Every line that contains "ตอกย" must be located and copied from the data.

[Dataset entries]
= = =
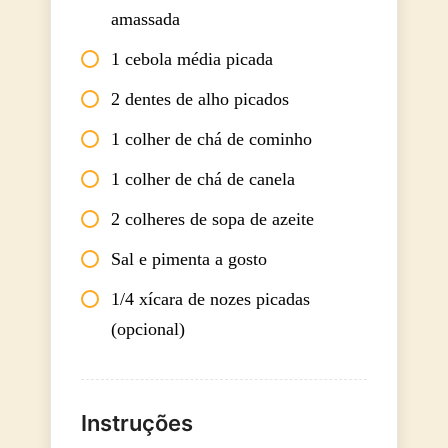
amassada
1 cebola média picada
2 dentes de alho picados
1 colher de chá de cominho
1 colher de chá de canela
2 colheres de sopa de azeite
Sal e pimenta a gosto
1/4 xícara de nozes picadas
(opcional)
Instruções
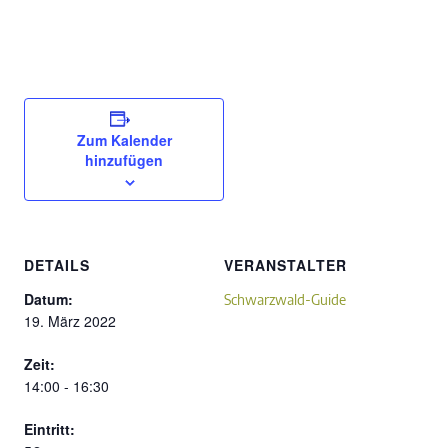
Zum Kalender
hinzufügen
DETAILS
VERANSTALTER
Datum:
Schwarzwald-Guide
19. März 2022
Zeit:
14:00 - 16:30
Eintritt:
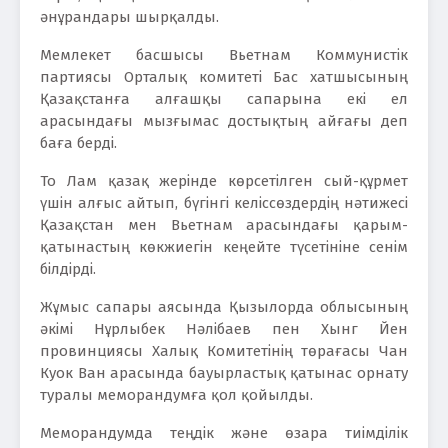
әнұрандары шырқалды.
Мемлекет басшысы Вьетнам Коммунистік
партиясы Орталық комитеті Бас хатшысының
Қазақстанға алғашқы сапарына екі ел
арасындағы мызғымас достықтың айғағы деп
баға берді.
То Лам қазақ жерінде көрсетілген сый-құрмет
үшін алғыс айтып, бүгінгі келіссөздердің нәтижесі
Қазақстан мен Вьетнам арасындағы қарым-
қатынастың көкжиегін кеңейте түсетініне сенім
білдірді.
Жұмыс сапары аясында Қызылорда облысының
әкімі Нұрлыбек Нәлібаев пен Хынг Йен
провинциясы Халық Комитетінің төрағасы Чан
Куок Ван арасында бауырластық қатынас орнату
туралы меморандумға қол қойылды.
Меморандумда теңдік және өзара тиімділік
= = =
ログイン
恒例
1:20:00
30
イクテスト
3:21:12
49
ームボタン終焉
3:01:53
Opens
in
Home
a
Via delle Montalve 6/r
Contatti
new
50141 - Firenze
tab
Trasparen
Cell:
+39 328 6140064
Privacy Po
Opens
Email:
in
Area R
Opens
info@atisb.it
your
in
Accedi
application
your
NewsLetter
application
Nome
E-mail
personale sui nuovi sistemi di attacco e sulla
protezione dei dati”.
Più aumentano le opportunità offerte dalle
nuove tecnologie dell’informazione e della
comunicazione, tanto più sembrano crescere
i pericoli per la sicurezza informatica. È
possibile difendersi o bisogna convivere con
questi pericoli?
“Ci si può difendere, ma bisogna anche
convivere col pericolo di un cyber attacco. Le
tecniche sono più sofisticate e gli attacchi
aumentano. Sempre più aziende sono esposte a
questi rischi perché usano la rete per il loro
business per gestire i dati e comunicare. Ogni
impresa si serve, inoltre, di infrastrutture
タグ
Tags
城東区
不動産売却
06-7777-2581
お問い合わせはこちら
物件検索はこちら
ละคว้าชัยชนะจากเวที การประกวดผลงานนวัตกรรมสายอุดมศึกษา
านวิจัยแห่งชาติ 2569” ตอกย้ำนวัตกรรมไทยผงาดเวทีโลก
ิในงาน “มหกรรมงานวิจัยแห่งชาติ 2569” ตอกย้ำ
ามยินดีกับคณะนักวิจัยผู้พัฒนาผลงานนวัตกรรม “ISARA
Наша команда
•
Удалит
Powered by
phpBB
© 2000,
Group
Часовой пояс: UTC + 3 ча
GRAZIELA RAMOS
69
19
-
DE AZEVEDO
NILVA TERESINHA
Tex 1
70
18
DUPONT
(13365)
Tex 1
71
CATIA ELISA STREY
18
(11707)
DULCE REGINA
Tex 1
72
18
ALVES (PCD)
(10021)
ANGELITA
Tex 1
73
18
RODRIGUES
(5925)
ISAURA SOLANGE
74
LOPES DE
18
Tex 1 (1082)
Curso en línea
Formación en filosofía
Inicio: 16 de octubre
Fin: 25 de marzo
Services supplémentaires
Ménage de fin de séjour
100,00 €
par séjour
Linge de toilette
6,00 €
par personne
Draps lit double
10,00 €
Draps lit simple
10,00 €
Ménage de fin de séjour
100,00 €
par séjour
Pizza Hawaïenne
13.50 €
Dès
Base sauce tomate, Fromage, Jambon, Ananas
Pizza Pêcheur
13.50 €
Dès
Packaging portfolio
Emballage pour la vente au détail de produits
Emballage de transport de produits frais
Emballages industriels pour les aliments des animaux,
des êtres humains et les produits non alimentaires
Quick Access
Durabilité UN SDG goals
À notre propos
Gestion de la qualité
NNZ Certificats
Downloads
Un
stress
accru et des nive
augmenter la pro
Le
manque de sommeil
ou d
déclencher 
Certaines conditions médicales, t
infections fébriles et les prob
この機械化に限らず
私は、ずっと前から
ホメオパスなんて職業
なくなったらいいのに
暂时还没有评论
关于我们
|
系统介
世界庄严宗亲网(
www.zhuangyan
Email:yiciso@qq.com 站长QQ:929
= = =
§ **Exercise response**:
านวิจัยแห่งชาติ 2569” ตอกย้ำนวัตกรรมไทยผงาดเวทีโลก
ิในงาน “มหกรรมงานวิจัยแห่งชาติ 2569” ตอกย้ำ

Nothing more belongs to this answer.